I felt like Hannibal Lecter that night, sopping up the chicken stew with hunks of crusty bread. But I was starving; it had been forty-five minutes since my last meal. You’d think that afternoon massacre would have prompted a conversion to veganism, but one taste of the spicy sausage in the paella shackled my compassion. To this day I have repeated nightmares in which the souls of all of the animals I’ve eaten gather to gnaw me to death. Yet I always wake up with a yen for bacon.

I
spent the rest of the summer cutting slits in the elastic waistbands of my skirts. I had gained thirty-five pounds, most of which went right to my face. It was as if someone had put a bicycle pump up my mouth and inflated until the brink of explosion. After almost three months of asking, “Quien disparo JR?” and scarfing
tortillas de patatas
, I decided to meet my best friend, Holly, in Paris before returning to the land of Ann Taylor, Skittles, and MTV. Holly was having her own teenage summer abroad, just more luxe. She lived with a French family on avenue Foch, in the chicest arrondissement of Paris. She was smoking Gitanes and being courted by French boys with silk ascots and tailored shirts. The only chicken she choked belonged to a French banker’s son, in the garden maze of their weekend chateau.

We decided to travel to Brittany and stay in a bed-and-breakfast. It was the first time we had traveled unchaperoned; this was before AMBER Alerts, and children on milk cartons were just getting started. The notion of anything
Law & Order SVU
happening to us never crossed our minds, perhaps because we were more predator than prey. Today I am so paranoid, I tried to find a GPS-tracking chip to implant in my daughter’s scalp so if she were ever abducted, I could track her down like a missing Honda. I still may buy the patent.
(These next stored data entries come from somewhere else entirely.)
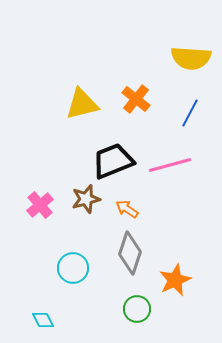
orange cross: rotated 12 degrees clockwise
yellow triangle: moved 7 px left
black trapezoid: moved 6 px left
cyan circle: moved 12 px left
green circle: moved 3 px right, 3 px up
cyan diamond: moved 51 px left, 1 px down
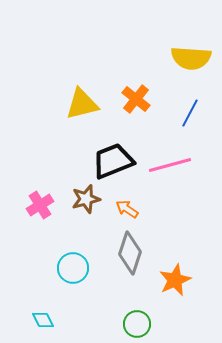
pink cross: rotated 8 degrees clockwise
green circle: moved 15 px down
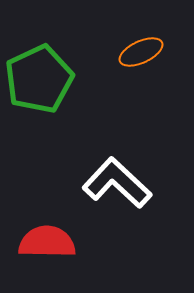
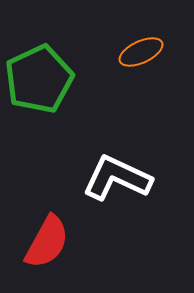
white L-shape: moved 5 px up; rotated 18 degrees counterclockwise
red semicircle: rotated 118 degrees clockwise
The first order of business in the majestic northeast part of France was to ignore the ravishing countryside with the misty moors, and lose pounds. We were both pudgy (read: fat), and needed to slim down before we went back to Paris, a city where women look like walking wind chimes with blunt haircuts and poppy red lipstick. So we created our own diet, a cleanse of sorts. We drank only black tea with heaps of sugar and triple cream. Take that, South Beach diet! After two days we became weak and light-headed insomniacs and back in Paris decided to trade in our weight-loss pact for a platter of profiteroles and that cheese at Café Lipp that smells like feet.

I didn’t think it possible for me to tip the scales at 140 pounds, but when I arrived at Dulles International Airport, I was pushing 153 pounds. I had become the “before” in the Jenny Craig posters. As I collected my luggage at baggage claim (I had left the tennis racquet in Zamora; Jose begged to have it to play Hit the Cowpatty Over the House), I scanned the crowds. And then I spotted her. My mother was wheeling an airport cart in my direction. She was statuesque and tan and gracefully pushed the cart before her like a stewardess offering the warm cookies in first class.

I smiled. I was ecstatic to see her—and the Burger King sign just beyond. She got closer and closer. She smiled, I smiled; my steps turned to a light trot, my arms outstretched. And then . . . she walked right past me.

I paused for a Whopper and then set off to find her.